***** Given data *****
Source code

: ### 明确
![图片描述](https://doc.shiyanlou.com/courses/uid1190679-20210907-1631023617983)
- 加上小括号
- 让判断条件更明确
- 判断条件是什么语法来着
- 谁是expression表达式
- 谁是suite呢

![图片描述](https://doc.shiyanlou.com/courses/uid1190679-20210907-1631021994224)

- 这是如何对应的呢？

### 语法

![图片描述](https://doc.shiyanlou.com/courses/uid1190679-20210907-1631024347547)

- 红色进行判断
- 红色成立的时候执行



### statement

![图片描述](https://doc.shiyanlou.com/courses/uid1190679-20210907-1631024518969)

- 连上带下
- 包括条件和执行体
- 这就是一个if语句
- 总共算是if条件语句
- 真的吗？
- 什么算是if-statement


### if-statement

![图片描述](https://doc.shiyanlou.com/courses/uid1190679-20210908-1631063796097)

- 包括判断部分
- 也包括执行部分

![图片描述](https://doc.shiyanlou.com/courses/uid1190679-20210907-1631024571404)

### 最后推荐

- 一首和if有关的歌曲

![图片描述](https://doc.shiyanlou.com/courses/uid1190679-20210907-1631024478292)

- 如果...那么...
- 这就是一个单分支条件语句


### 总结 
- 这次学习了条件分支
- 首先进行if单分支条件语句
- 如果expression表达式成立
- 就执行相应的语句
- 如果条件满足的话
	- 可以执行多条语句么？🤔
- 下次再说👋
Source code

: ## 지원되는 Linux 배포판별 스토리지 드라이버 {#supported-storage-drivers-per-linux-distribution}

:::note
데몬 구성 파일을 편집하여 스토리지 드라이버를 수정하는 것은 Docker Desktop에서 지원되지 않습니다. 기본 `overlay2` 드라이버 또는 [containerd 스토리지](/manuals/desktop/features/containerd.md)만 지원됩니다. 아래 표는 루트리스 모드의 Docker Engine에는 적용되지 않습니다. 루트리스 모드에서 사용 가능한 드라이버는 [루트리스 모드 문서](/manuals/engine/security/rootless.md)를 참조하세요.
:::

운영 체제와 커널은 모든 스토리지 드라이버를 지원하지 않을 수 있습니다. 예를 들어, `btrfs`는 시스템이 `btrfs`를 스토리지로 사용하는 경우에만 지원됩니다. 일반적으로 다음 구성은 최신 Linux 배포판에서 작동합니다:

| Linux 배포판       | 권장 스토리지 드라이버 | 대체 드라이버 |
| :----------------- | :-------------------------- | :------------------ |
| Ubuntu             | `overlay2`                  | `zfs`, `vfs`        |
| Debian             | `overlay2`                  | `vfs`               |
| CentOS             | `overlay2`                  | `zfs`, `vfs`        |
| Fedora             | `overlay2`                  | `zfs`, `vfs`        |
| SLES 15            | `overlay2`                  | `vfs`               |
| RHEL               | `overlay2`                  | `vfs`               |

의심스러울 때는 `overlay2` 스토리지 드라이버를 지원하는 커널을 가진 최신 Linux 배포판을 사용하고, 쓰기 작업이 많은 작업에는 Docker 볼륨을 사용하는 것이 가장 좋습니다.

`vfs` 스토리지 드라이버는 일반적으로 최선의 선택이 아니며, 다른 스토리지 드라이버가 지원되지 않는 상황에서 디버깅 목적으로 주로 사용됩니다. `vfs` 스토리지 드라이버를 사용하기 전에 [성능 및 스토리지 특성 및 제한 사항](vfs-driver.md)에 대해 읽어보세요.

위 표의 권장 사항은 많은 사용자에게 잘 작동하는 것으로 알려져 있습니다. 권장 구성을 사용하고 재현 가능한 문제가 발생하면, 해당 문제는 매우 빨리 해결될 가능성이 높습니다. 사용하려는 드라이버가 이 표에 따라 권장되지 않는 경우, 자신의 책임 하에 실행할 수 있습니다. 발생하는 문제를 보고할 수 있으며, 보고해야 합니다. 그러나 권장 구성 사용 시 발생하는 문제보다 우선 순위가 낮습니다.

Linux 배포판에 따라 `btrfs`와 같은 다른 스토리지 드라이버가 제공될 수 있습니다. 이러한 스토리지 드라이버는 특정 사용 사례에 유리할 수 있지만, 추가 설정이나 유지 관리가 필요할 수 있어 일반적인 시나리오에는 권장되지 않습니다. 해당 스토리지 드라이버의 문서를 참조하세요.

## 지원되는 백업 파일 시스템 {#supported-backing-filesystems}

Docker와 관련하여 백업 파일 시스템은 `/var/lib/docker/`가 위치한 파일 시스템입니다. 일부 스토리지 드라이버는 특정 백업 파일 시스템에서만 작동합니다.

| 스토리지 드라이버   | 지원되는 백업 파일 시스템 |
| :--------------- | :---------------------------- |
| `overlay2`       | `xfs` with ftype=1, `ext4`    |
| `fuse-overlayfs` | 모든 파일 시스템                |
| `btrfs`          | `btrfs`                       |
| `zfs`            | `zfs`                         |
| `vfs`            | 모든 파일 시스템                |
*****
* Required action *
Word for word, copy out all the data given above.

* Answer box *
Source code

: ### 明确
![图片描述](https://doc.shiyanlou.com/courses/uid1190679-20210907-1631023617983)
- 加上小括号
- 让判断条件更明确
- 判断条件是什么语法来着
- 谁是expression表达式
- 谁是suite呢

![图片描述](https://doc.shiyanlou.com/courses/uid1190679-20210907-1631021994224)

- 这是如何对应的呢？

### 语法

![图片描述](https://doc.shiyanlou.com/courses/uid1190679-20210907-1631024347547)

- 红色进行判断
- 红色成立的时候执行



### statement

![图片描述](https://doc.shiyanlou.com/courses/uid1190679-20210907-1631024518969)

- 连上带下
- 包括条件和执行体
- 这就是一个if语句
- 总共算是if条件语句
- 真的吗？
- 什么算是if-statement


### if-statement

![图片描述](https://doc.shiyanlou.com/courses/uid1190679-20210908-1631063796097)

- 包括判断部分
- 也包括执行部分

![图片描述](https://doc.shiyanlou.com/courses/uid1190679-20210907-1631024571404)

### 最后推荐

- 一首和if有关的歌曲

![图片描述](https://doc.shiyanlou.com/courses/uid1190679-20210907-1631024478292)

- 如果...那么...
- 这就是一个单分支条件语句


### 总结 
- 这次学习了条件分支
- 首先进行if单分支条件语句
- 如果expression表达式成立
- 就执行相应的语句
- 如果条件满足的话
	- 可以执行多条语句么？🤔
- 下次再说👋
Source code

: ## 지원되는 Linux 배포판별 스토리지 드라이버 {#supported-storage-drivers-per-linux-distribution}

:::note
데몬 구성 파일을 편집하여 스토리지 드라이버를 수정하는 것은 Docker Desktop에서 지원되지 않습니다. 기본 `overlay2` 드라이버 또는 [containerd 스토리지](/manuals/desktop/features/containerd.md)만 지원됩니다. 아래 표는 루트리스 모드의 Docker Engine에는 적용되지 않습니다. 루트리스 모드에서 사용 가능한 드라이버는 [루트리스 모드 문서](/manuals/engine/security/rootless.md)를 참조하세요.
:::

운영 체제와 커널은 모든 스토리지 드라이버를 지원하지 않을 수 있습니다. 예를 들어, `btrfs`는 시스템이 `btrfs`를 스토리지로 사용하는 경우에만 지원됩니다. 일반적으로 다음 구성은 최신 Linux 배포판에서 작동합니다:

| Linux 배포판       | 권장 스토리지 드라이버 | 대체 드라이버 |
| :----------------- | :-------------------------- | :------------------ |
| Ubuntu             | `overlay2`                  | `zfs`, `vfs`        |
| Debian             | `overlay2`                  | `vfs`               |
| CentOS             | `overlay2`                  | `zfs`, `vfs`        |
| Fedora             | `overlay2`                  | `zfs`, `vfs`        |
| SLES 15            | `overlay2`                  | `vfs`               |
| RHEL               | `overlay2`                  | `vfs`               |

의심스러울 때는 `overlay2` 스토리지 드라이버를 지원하는 커널을 가진 최신 Linux 배포판을 사용하고, 쓰기 작업이 많은 작업에는 Docker 볼륨을 사용하는 것이 가장 좋습니다.

`vfs` 스토리지 드라이버는 일반적으로 최선의 선택이 아니며, 다른 스토리지 드라이버가 지원되지 않는 상황에서 디버깅 목적으로 주로 사용됩니다. `vfs` 스토리지 드라이버를 사용하기 전에 [성능 및 스토리지 특성 및 제한 사항](vfs-driver.md)에 대해 읽어보세요.

위 표의 권장 사항은 많은 사용자에게 잘 작동하는 것으로 알려져 있습니다. 권장 구성을 사용하고 재현 가능한 문제가 발생하면, 해당 문제는 매우 빨리 해결될 가능성이 높습니다. 사용하려는 드라이버가 이 표에 따라 권장되지 않는 경우, 자신의 책임 하에 실행할 수 있습니다. 발생하는 문제를 보고할 수 있으며, 보고해야 합니다. 그러나 권장 구성 사용 시 발생하는 문제보다 우선 순위가 낮습니다.

Linux 배포판에 따라 `btrfs`와 같은 다른 스토리지 드라이버가 제공될 수 있습니다. 이러한 스토리지 드라이버는 특정 사용 사례에 유리할 수 있지만, 추가 설정이나 유지 관리가 필요할 수 있어 일반적인 시나리오에는 권장되지 않습니다. 해당 스토리지 드라이버의 문서를 참조하세요.

## 지원되는 백업 파일 시스템 {#supported-backing-filesystems}

Docker와 관련하여 백업 파일 시스템은 `/var/lib/docker/`가 위치한 파일 시스템입니다. 일부 스토리지 드라이버는 특정 백업 파일 시스템에서만 작동합니다.

| 스토리지 드라이버   | 지원되는 백업 파일 시스템 |
| :--------------- | :---------------------------- |
| `overlay2`       | `xfs` with ftype=1, `ext4`    |
| `fuse-overlayfs` | 모든 파일 시스템                |
| `btrfs`          | `btrfs`                       |
| `zfs`            | `zfs`                         |
| `vfs`            | 모든 파일 시스템                |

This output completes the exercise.